Kids (teens) are the agents of chaos. Anyone who spends time with children of all ages will understand this statement - profoundly.
Fun fact: all that chaotic energy is where curiosity and the natural desire to learn reside - where the rubber meets the road - and where a genuine understanding of universal concepts is nailed.
Because: kids (all of us) should have the opportunity to explore the world through full-on, no-holds-barred experimentation. Life and the learning process are literally never-ending science projects. (See how Neil DeGrasse Tyson explains this concept here.)
However, when you intentionally remove all the wonder, awe, and sources of curiosity and exploration to replace them with a sterile, uninteresting, and dull facility filled with predictable, pre-planned rote activities - where a well-intentioned adult directs and controls everything (even the play and creativity) to actively avoid chaos, it becomes the antithesis of a learning environment. (This is why classroom management is an "essential" skill every young student teacher is taught.)
But what do exploration and discovery look like in real-time - in authentic self-directed learning environments?
As facilitators, we take a step back and observe. (Or, more precisely, as I have said before, we get "to hell" out of the way of all the real learning). We also provide all those resources and materials and all the unconditional support - a requested hug, insight on a challenge, deep conversation about endless topics, or we are that safe person to sit in silence with. Our primary agenda is to be flexible and adapt to the needs of every kiddo, and our only concern is their overall well-being. Because, honestly, the learning will always happen - naturally.
At the end of every day, each young person understands they can rely on us to be their champion in any situation. When you actively work to build that level of mutual trust and respect - everyone feels safe in their authentic state (and varying levels) of chaos.
(This article from Dr. Peter Gray helps define the difference between Progressive And Self-Directed Education.)
Weekly Creative Meditation
This week's DRC True Story comes from an unusual viewpoint - mine, an adult facilitator. This quote came after not one but a few unnamed incidents that still have me wondering. I mean, seriously - it is a freaking miracle that I somehow squished the desire to yell, "what the hell," a few times in one day. Thank goodness DRC Canton is on Spring break this coming week. I need some downtime to rest up so I can keep up with my DRC Canton Peeps' latest free range explorations and nonstop energy!

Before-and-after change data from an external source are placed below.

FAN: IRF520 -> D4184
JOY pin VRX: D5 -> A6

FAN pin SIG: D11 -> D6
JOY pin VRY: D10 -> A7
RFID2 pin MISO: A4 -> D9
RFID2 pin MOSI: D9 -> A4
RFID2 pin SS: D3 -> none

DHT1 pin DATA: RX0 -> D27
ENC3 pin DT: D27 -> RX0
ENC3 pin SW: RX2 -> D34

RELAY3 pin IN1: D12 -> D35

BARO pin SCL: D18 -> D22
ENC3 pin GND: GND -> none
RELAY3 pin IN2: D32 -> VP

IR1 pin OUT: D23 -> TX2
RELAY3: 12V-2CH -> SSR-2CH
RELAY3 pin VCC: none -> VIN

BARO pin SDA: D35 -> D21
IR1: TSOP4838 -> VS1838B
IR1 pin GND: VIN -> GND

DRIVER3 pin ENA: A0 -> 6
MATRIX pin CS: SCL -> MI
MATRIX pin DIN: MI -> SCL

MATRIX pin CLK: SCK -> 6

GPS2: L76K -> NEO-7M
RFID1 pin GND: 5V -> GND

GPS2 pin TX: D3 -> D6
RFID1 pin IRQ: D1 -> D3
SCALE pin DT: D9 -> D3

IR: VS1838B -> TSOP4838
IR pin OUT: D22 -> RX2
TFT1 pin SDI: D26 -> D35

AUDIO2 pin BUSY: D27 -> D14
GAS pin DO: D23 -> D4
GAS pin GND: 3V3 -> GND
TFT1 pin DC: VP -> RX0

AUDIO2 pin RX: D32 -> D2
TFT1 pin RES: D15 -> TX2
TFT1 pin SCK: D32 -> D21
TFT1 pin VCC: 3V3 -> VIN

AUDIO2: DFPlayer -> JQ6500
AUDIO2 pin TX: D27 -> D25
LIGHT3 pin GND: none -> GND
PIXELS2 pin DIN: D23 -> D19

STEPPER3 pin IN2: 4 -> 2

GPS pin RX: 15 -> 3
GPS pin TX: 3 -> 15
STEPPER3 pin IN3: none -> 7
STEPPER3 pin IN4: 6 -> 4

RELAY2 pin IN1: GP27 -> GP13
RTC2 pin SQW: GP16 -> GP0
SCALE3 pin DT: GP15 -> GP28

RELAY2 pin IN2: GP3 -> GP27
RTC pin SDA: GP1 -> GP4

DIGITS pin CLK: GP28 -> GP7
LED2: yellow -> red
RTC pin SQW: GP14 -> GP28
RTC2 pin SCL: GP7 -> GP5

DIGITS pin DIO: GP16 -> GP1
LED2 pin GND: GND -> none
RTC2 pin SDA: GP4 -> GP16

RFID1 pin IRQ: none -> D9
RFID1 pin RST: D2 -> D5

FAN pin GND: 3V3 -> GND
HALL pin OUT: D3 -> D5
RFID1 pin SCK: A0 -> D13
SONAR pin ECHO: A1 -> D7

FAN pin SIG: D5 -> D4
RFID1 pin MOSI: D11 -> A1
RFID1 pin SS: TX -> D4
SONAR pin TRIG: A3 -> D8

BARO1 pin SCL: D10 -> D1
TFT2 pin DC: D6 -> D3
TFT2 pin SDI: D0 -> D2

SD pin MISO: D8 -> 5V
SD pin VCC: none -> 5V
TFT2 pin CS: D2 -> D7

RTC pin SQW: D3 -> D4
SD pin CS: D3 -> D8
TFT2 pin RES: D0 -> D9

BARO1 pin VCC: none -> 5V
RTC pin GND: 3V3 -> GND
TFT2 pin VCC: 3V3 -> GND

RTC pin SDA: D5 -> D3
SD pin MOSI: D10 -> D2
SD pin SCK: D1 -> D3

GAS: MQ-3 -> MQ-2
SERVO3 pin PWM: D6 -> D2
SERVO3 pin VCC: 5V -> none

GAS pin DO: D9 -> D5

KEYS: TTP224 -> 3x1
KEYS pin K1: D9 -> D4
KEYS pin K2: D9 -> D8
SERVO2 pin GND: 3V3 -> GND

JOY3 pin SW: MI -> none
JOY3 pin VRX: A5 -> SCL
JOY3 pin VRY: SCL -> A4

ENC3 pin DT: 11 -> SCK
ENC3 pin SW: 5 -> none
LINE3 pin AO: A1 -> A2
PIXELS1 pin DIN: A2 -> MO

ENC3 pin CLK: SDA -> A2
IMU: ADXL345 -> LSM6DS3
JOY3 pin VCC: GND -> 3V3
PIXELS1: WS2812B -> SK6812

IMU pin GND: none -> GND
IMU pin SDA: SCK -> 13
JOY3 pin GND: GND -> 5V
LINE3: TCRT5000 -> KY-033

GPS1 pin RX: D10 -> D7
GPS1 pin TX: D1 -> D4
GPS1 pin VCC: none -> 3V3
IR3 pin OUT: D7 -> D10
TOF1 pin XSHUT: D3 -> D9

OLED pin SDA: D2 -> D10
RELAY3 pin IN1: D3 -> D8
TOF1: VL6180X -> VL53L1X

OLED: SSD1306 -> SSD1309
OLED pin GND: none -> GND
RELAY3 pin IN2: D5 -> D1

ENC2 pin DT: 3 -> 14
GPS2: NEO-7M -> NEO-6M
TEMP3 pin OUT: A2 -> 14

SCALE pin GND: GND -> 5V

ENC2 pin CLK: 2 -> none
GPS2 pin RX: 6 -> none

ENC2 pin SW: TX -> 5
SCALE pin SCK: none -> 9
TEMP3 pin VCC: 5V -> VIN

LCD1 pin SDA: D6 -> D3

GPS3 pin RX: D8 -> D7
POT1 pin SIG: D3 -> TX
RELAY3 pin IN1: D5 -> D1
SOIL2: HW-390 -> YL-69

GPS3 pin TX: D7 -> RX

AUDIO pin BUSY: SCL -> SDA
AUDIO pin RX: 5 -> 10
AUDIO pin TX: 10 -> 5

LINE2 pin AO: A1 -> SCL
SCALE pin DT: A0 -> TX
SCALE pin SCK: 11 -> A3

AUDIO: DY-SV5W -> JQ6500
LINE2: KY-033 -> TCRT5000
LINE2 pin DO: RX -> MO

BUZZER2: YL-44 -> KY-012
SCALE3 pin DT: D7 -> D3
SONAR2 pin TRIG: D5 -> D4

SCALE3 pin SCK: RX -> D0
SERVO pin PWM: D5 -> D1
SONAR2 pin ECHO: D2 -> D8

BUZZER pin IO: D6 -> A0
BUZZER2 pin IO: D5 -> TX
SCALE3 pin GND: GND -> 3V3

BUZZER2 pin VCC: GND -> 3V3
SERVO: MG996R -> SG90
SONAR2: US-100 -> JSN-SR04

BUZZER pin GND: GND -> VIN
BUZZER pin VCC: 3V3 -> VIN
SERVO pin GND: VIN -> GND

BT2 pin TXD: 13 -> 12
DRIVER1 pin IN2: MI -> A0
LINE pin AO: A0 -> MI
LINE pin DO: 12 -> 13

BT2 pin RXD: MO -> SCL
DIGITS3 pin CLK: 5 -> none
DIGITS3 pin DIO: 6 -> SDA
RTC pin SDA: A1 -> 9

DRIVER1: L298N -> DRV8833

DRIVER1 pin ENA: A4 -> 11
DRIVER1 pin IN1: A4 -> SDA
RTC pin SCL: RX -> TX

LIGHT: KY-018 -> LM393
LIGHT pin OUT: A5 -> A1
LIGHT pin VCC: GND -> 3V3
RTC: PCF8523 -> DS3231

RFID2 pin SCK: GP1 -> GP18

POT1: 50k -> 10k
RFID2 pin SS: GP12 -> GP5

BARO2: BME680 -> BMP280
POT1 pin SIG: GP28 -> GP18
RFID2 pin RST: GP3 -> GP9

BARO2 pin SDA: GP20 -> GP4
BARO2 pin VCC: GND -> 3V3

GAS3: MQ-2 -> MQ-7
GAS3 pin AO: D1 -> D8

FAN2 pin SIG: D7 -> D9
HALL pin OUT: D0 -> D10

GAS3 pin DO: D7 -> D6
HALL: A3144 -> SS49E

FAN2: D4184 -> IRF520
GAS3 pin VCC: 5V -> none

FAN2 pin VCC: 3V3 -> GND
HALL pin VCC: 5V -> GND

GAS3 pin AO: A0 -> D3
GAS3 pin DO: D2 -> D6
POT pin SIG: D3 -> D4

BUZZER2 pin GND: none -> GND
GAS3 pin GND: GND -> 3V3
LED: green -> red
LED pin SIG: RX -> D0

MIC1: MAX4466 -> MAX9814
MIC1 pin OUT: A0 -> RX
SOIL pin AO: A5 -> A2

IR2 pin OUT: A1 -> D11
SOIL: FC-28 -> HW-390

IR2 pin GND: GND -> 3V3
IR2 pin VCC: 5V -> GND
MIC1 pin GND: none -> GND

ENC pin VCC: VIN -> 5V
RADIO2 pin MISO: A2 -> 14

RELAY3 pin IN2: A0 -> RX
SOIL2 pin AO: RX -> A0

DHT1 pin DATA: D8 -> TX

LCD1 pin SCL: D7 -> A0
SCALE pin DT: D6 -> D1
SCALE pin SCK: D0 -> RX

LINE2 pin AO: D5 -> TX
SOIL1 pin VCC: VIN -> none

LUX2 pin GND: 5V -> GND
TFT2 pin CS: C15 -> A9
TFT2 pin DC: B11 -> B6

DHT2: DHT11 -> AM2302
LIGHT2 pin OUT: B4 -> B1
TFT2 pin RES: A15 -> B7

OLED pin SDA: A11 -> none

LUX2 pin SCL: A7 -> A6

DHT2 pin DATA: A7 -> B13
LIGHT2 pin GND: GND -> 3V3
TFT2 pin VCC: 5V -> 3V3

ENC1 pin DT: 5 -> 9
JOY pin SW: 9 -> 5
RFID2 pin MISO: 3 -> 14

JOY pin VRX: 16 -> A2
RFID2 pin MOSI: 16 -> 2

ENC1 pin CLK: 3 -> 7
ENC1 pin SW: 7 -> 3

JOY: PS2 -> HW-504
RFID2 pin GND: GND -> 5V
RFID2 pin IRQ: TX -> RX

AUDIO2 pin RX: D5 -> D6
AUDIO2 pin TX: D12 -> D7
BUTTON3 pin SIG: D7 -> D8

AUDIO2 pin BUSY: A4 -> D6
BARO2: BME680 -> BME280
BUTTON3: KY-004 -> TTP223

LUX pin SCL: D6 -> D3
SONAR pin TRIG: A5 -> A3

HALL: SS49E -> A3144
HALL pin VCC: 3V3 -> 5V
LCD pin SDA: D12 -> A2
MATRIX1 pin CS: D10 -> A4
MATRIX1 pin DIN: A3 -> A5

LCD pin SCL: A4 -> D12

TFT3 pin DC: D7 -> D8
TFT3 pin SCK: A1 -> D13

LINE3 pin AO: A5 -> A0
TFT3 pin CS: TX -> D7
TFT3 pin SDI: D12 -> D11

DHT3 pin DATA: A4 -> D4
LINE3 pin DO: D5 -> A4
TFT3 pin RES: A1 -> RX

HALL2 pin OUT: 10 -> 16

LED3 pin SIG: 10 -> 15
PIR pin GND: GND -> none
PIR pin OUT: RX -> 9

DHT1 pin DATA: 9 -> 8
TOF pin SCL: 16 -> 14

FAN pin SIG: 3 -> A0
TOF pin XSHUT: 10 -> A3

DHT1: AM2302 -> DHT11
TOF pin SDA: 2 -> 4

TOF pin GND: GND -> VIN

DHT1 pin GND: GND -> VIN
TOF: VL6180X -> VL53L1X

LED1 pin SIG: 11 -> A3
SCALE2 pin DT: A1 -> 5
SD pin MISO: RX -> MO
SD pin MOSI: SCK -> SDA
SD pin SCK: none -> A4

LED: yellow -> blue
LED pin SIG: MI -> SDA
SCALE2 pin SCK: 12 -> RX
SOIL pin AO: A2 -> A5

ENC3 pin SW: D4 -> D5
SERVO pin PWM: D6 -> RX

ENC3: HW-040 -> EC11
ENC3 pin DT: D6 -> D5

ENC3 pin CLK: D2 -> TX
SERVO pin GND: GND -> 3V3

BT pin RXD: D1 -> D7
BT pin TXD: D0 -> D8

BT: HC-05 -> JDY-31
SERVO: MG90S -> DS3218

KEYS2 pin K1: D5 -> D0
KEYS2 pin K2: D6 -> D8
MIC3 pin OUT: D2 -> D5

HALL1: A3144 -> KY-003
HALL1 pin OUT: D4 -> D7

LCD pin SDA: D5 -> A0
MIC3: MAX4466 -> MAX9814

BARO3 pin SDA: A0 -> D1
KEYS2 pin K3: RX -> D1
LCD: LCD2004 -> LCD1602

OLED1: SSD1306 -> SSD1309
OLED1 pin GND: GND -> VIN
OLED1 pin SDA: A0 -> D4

Two special notes of thanks this week -
Thank you to the Colton family for donating the duck eggs and the incubator! Hopefully, we will be successful in hatching out 10 baby ducks.
And a shout out to former DRC Board member - Steve Hamilton for donating a couch to DRC-East and for bringing DRC-Canton lots of split rail fencing. Stay tuned for the fence building project!
We hope all of our DRC-East Peeps had an awesome Spring Break, and wish all of the DRC-Canton Peeps a fun filled week of adventure during their Spring Break.